Серебро влаги, налипшей на окна, подсказывало: с утра прохладно. Но уже тянулись, тянулись по небу светлые нити солнца, ткали узор в клубах серых туч, робко струились на землю.
Завьялов наскоро умылся, перекусил на кухне холодной рыбой, запил водой и вышел на воздух. Пахло осокой, арбузами — действительно, так пахнет весна, хотя до нее еще — недели и недели. Но уже сама мысль о весне, сулящей тепло, несущей с собой надежды на что-то неведомое, но обязательно хорошее, наполняла грудь радостью. Завьялову хотелось пропеть что-нибудь дурашливое, бодрое, но он сдерживал себя, чтобы и впрямь не распеться под окнами казармы.
Не терпелось увидеть Лагунцова. Но Лагунцов — Завьялов об этом знал — после вчерашнего разговора вернулся на заставу, дежурил остаток ночи, и Николай не стал ломиться в канцелярию, чтобы не нарушать его законного отдыха.
Минуя часового, Николай прошел к беседке, опутанной сухими прутьями декоративного винограда. Хотелось подольше насладиться тишиной утра, покоем, и Завьялову поначалу показалось странным такое желание, таким же непривычным и странным, как желание петь.
В общем-то, Завьялов понимал, что тяжесть его настроения помог преодолеть начальник заставы, и не далее как вчера. Но он заставлял себя, как в детстве, не думать об этом: в нем, в нем самом возникла эта простая песня души — от доброго утра, от свежести воздуха, от легкости в груди — от всего того, что невесомо влекло его, как по ветру, к беседке.
В беседке кто-то был — Завьялов почувствовал присутствие в ней человека, еще не заходя туда. С любопытством заглянул: кто это так рано? Качнулся сквозь лозу белый чубчик, мелькнула синева глаз — Олейников.
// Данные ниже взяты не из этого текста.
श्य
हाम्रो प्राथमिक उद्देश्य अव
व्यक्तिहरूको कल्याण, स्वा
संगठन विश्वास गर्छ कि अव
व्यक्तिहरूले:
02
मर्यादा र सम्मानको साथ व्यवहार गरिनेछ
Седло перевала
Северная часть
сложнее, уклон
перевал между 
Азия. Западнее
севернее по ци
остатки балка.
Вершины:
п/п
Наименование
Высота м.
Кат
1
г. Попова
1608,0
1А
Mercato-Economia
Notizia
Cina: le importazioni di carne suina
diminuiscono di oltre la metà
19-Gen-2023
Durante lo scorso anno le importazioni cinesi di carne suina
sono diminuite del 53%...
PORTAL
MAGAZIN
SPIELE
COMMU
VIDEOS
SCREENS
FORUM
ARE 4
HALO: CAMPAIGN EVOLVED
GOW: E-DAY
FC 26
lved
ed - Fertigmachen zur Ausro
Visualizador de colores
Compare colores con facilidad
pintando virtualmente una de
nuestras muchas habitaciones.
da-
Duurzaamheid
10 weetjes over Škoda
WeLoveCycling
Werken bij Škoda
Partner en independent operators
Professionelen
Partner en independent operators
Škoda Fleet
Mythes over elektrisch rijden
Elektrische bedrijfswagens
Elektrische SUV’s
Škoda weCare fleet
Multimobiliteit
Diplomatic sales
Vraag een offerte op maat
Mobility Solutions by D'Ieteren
— Здравия желаю, товарищ старший лейтенант! — Солдат поднялся навстречу.
— Доброе утро, Петр. Чего до подъема встал?
— Так. Солнце в глаза ударило. Подумал: весна.
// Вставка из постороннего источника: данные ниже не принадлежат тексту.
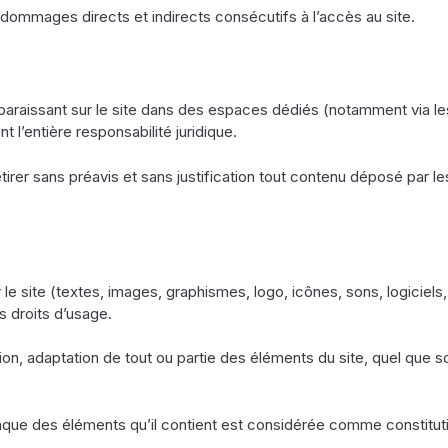
 dommages directs et indirects consécutifs à l’accès au site.
pparaissant sur le site dans des espaces dédiés (notamment via 
 l’entière responsabilité juridique.
irer sans préavis et sans justification tout contenu déposé par les 
e site (textes, images, graphismes, logo, icônes, sons, logiciels, 
es droits d’usage.
on, adaptation de tout ou partie des éléments du site, quel que soi
conque des éléments qu’il contient est considérée comme constitut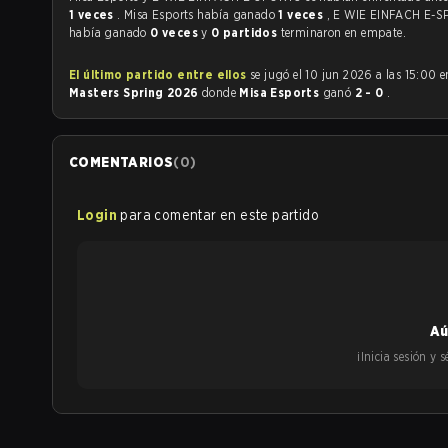
1 veces
. Misa Esports había ganado
1 veces
, E WIE EINFACH E-
había ganado
0 veces
y
0 partidos
terminaron en empate.
El último partido entre ellos
se jugó el 10 jun 2026 a las 15:00 
Masters Spring 2026
donde
Misa Esports
ganó
2 - 0
.
COMENTARIOS
(
0
)
Login
para comentar en este partido
Aú
¡Inicia sesión y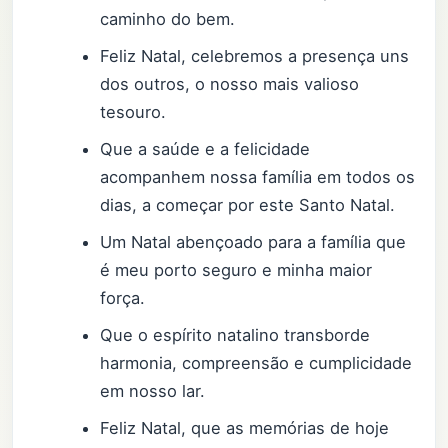
caminho do bem.
Feliz Natal, celebremos a presença uns
dos outros, o nosso mais valioso
tesouro.
Que a saúde e a felicidade
acompanhem nossa família em todos os
dias, a começar por este Santo Natal.
Um Natal abençoado para a família que
é meu porto seguro e minha maior
força.
Que o espírito natalino transborde
harmonia, compreensão e cumplicidade
em nosso lar.
Feliz Natal, que as memórias de hoje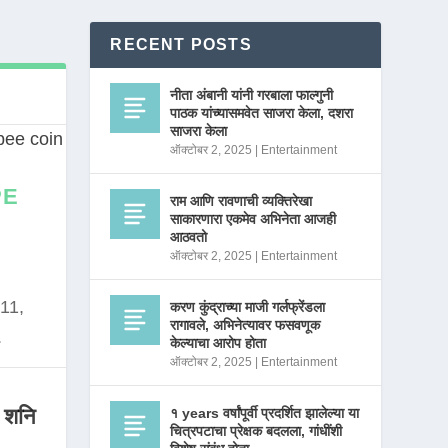
RECENT POSTS
नीता अंबानी यांनी गरबाला फाल्गुनी
पाठक यांच्यासमवेत साजरा केला, दशरा
साजरा केला
ऑक्टोबर 2, 2025
|
Entertainment
PE
राम आणि रावणाची व्यक्तिरेखा
साकारणारा एकमेव अभिनेता आजही
आठवतो
ऑक्टोबर 2, 2025
|
Entertainment
11,
करण कुंद्राच्या माजी गर्लफ्रेंडला
रागावले, अभिनेत्यावर फसवणूक
.
केल्याचा आरोप होता
ऑक्टोबर 2, 2025
|
Entertainment
 शनि
१ years वर्षांपूर्वी प्रदर्शित झालेल्या या
चित्रपटाचा प्रेक्षक बदलला, गांधींशी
— Любишь весну? — спросил Завьялов, присаживаясь на скамейку, охватывающую беседку кольцом.
— А кто ее не любит? — задумчиво сказал солдат.
— Это верно, — с готовностью подхватил Завьялов. — Но некоторым осень больше нравится. Пушкин, например, осень любил.
— А чего в ней хорошего, в осени? — спросил Олейников, оживляясь. — Каплет за шиворот, студит, ветром гонит отовсюду.
— Ну, осенью-то, особенно дождливой, больше дома сидят, — протянул Завьялов, будто и впрямь ощутил зябкий холод осени. — Гражданские, конечно, — поправился он. — На границе все по-другому.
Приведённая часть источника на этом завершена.